Fabrizio Mejia, interim director of Student Life Advising Services, says his four years of CSAC service have helped him "develop political acumen and also learn how to speak and understand the different languages of administrators and faculty."
CSAC may be best known for administering the annual Chancellor's Outstanding Staff Awards (COSA), which honor employees and teams who have made noteworthy contributions to the campus community. Yet "COSA is just a small slice of what we do," says CSAC member Roia Ferrazares, office manager in the College of Letters and Science dean's office.

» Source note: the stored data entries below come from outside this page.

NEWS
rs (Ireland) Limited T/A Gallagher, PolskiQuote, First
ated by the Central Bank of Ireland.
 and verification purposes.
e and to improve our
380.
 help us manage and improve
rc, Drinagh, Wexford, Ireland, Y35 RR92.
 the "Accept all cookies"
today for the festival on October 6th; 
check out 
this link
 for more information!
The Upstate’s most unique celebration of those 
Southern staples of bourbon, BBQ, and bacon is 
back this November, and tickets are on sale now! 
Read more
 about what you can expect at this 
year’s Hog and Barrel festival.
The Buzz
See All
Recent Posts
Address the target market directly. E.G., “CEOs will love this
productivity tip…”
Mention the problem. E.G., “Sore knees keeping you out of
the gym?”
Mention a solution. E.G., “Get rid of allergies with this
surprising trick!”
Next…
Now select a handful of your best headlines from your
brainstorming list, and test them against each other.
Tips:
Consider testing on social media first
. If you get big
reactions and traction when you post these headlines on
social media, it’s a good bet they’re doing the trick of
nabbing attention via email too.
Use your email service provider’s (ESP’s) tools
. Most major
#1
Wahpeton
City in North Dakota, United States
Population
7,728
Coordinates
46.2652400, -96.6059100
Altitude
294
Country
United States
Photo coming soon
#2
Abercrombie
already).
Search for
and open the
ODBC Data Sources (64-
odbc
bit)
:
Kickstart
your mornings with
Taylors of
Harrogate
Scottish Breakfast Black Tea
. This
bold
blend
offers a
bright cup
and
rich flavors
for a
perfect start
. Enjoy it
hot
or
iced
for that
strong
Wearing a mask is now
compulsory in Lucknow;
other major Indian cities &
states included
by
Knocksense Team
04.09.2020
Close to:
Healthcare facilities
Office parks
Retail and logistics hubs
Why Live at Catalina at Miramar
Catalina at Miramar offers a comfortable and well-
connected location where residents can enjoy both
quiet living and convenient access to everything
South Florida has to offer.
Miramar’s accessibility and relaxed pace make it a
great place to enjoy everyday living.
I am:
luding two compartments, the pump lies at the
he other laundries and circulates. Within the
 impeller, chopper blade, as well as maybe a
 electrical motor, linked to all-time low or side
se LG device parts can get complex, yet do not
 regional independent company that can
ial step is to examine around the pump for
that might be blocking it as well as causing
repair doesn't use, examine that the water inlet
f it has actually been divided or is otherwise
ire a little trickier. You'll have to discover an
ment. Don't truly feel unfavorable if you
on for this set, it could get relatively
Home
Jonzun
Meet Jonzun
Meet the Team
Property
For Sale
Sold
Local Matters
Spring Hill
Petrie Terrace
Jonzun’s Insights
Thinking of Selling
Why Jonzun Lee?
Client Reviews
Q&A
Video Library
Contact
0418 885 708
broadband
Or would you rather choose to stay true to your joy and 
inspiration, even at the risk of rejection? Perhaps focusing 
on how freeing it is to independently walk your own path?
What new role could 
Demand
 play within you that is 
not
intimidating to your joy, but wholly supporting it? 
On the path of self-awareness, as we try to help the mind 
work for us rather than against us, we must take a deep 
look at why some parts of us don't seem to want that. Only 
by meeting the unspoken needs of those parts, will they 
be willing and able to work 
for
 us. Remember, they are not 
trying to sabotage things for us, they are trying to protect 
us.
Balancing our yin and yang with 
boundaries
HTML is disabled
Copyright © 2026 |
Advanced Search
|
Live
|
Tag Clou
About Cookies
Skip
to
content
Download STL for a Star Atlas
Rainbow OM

Each year, CSAC identifies issues of concern to employees; this year its focus is on improving the administration's communications to staff. Although Mejia says he doesn't always agree with Berkeley's top administrators, hearing the rationales behind their decisions is helpful, and the committee has suggested in its meetings with the senior administration that they share such information with the campus at large.
CSAC is assessing how the administration conveys empathy for Berkeley's beleaguered staff, who have been hit this year with salary cuts, furloughs, and layoffs. Asked whether he thinks California Hall's inhabitants empathize with the plight of campus staff, Mejia says, "I think so. Though if I weren't on CSAC, I probably would say 'no.' The opportunity that we have to sit in front of these folks humanizes them … and vice versa."
CSAC applicants are asked to write three short essays in which they identify campus issues of importance and suggest ways to address them. In addition, the committee weighs how applicants fit into its diversity goals. A group interview involving five candidates who are tasked with discussing a campus issue is the final step in the process. "How well do they work in a group?" asks Ferrazares. "If collaboration breaks down, then a committee becomes ineffective."
"I think there's a misperception that you have to be polished and comfortable speaking in front of people" to join CSAC, says Mejia. Although some staff come to CSAC with those attributes, others develop them through their experience on the committee. Says Mejia: "Those are the people who we want to have apply."